Nights fall heavy and star-bright.

Basecamp by night
And in that space, you start to notice things… With no distractions, no buzzing notifications, life distils down to the simplicity of each present moment. Stripped of comfort zones, connections feel more meaningful and in the vast valleys under towering mountains, your own worries begin to feel small in the most freeing way.
For me, the biggest lesson was growth. Growth in leaning into the unknown. Growth in seeing how resilience, when shared, becomes strength multiplied.

The team at ABC
I’ve travelled a fair share and I’ve been to some wonderful places, but Kyrgyzstan felt different. It wasn’t a glossy postcard version of adventure. It was raw, unpredictable, and sometimes uncomfortable... But that’s where the magic lies.

Loading up the horses ready to go find an advanced base camp
Kyrgyzstan showed me the beauty of seizing the opportunities available to us.
So say yes. Yes to new landscapes. Yes to new people. Yes to growth. Yes to living.

Riding around camp on the local shepherds horse
Coming home, the mountains still linger in my mind. The silence, the laughter, the sense of possibility. What Kyrgyzstan gave me wasn’t just memories, it was a mindset.
A mindset that life is richer when we embrace uncertainty.
That progress, however small, adds up to transformation.
That health is not to be taken for granted.
That connection - with people, with place, with purpose - is everything.
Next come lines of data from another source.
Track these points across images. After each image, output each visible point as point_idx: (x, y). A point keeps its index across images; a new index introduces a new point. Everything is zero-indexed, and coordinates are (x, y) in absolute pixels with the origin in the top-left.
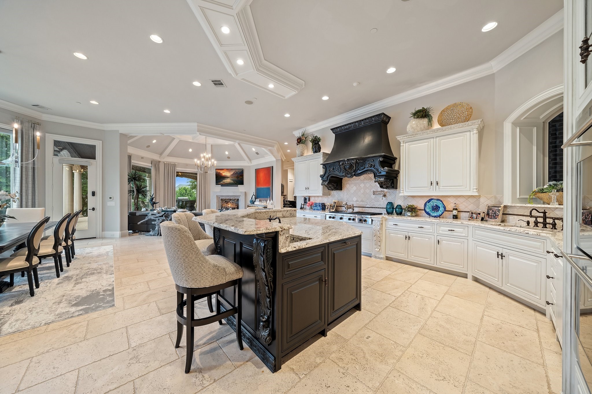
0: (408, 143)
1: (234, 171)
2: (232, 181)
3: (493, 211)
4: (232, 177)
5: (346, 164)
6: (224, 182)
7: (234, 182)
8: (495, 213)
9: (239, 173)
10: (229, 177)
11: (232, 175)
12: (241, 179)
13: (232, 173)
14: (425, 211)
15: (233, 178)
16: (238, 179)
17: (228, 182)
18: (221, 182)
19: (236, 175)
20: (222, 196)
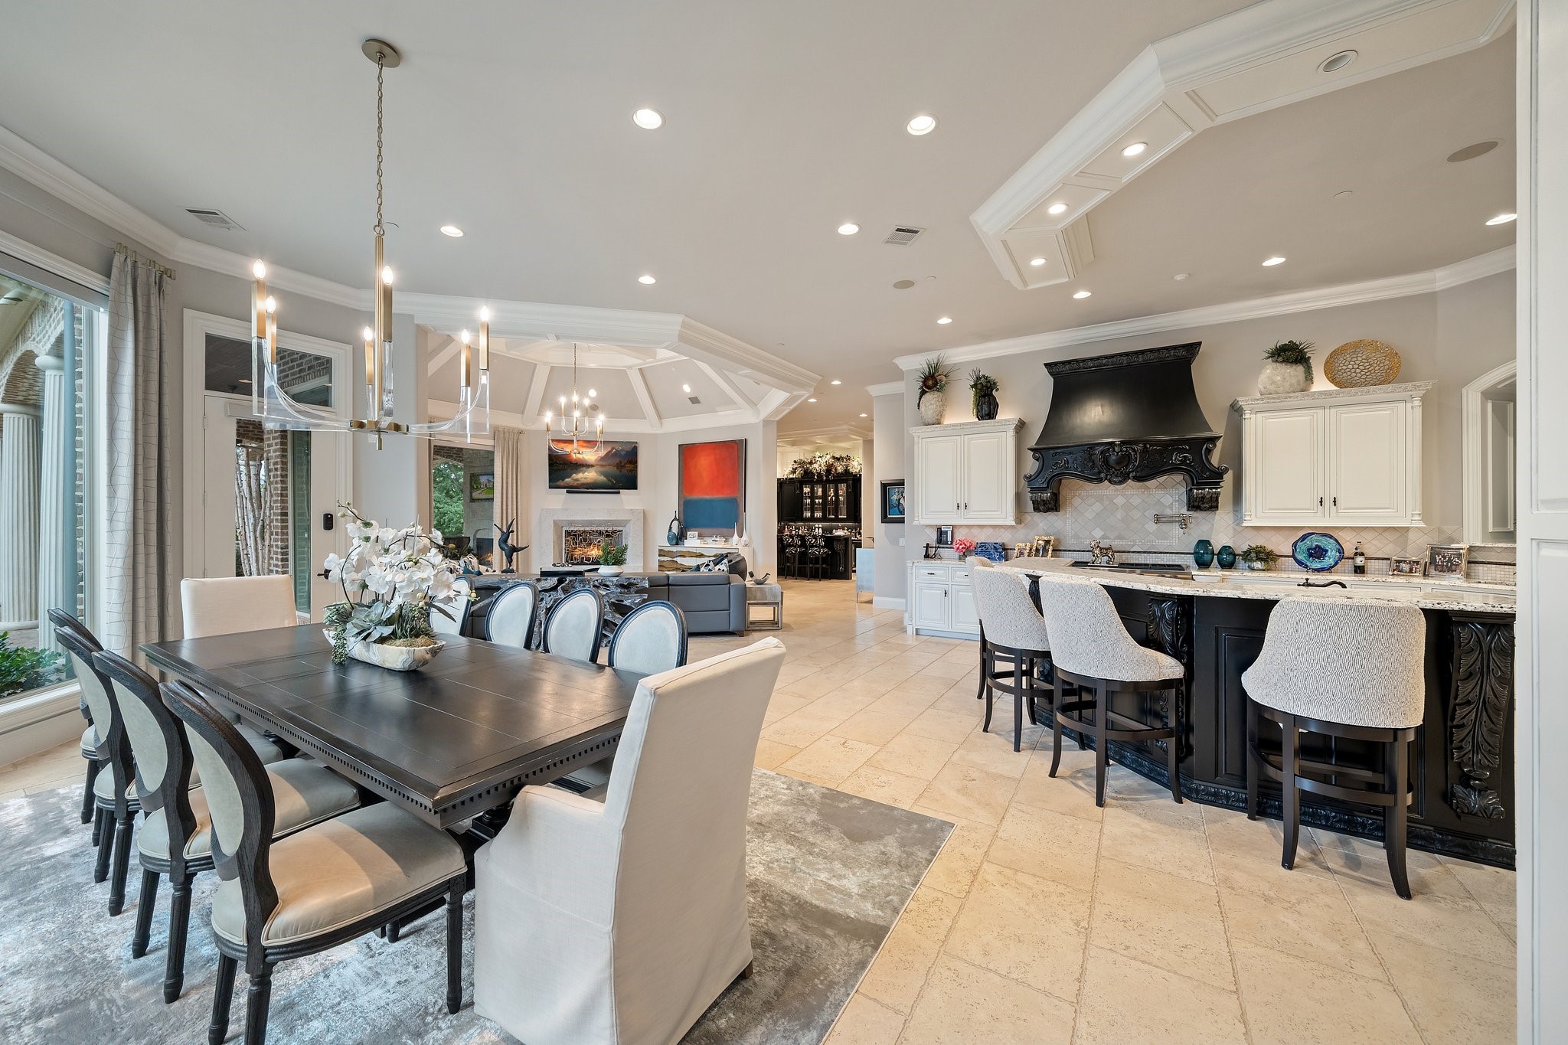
0: (1264, 415)
1: (609, 449)
2: (602, 478)
3: (1444, 557)
4: (602, 466)
5: (1114, 451)
6: (577, 480)
7: (609, 480)
8: (1450, 560)
9: (623, 453)
10: (592, 466)
11: (602, 459)
12: (631, 471)
13: (602, 453)
14: (1296, 560)
15: (606, 469)
16: (621, 471)
17: (589, 481)
18: (567, 480)
19: (617, 460)
20: (571, 523)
Hannah, Hannah and I on our last night at basecamp
This journey was bigger than the landscapes. It was about living with intention, about leaning into the unknown and about trusting that we are stronger, more resilient, and more capable than we imagine.
And that is what I will carry forward: to live with courage, gratitude, and openness.
To keep saying yes. To keep climbing - millimetre by millimetre.

M2M group photo on 'freedom ridge'
Sometimes, the greatest journeys aren’t just about reaching a destination - they’re about discovering how deeply alive we can feel along the way.